01 August 2008

Why auto-VACUUM is no good...

During the various performance discussions during the last time here and there people suggested to run "VACUUM" on the Liferea database once it gets slow. This is in line with the sqlite documentation which says:

When an object (table, index, or trigger) is dropped from the database, it leaves behind empty space. This makes the database file larger than it needs to be, but can speed up inserts. In time inserts and deletes can leave the database file structure fragmented, which slows down disk access to the database contents.

The VACUUM command cleans the main database by copying its contents to a temporary database file and reloading the original database file from the copy. This eliminates free pages, aligns table data to be contiguous, and otherwise cleans up the database file structure.

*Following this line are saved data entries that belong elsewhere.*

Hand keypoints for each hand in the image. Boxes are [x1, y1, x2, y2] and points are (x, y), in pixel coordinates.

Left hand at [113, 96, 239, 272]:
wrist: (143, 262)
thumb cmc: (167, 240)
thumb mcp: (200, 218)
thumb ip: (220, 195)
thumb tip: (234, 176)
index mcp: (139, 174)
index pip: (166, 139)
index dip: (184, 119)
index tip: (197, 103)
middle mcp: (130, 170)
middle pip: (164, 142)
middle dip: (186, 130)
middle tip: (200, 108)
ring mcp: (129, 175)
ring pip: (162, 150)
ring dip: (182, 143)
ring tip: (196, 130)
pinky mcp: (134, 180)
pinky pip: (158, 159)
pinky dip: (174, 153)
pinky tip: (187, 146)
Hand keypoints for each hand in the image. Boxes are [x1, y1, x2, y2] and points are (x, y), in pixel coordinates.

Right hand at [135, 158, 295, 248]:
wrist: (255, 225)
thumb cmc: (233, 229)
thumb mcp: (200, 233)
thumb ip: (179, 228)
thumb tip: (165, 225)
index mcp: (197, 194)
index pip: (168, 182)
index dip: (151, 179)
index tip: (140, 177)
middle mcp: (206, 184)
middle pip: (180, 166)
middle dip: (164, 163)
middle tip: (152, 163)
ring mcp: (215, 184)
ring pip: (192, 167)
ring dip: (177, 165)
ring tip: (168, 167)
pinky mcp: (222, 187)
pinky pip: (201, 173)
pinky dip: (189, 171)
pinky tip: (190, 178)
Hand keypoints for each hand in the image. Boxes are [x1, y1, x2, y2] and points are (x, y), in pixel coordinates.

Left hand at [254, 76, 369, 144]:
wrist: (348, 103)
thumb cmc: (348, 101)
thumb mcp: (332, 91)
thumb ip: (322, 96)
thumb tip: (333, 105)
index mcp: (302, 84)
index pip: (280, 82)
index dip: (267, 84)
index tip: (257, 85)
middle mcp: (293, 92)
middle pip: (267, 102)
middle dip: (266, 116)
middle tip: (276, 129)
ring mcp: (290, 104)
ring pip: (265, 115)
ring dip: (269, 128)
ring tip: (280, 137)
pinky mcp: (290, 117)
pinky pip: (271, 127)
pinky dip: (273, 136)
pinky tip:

The problem with it is that it also takes very long. With a 50MB DB file I experienced a runtime of over 1 minute. This is why this can be only a tool for experienced users that know how to do it manually knowing what to expect. For executing such a long term operation automatically on runtime would surely be unacceptable to the unsuspecting user. Also there is no good way how to decide when to do a VACUUM to save disk space and improve performance.

2 comments:

Anonymous said...

What about a button in the Settings window to run vacuum? Either directly (modally, tell the user "this is going to take a few minutes" and it's ok), or on next Quit.

Lars said...

To do this Liferea would have to detach from the DB and to reattach afterwards. Also there should be a way for the user to cancel this long-term operation. IMO this is quite hard to implement. And last but not least that's bad usability.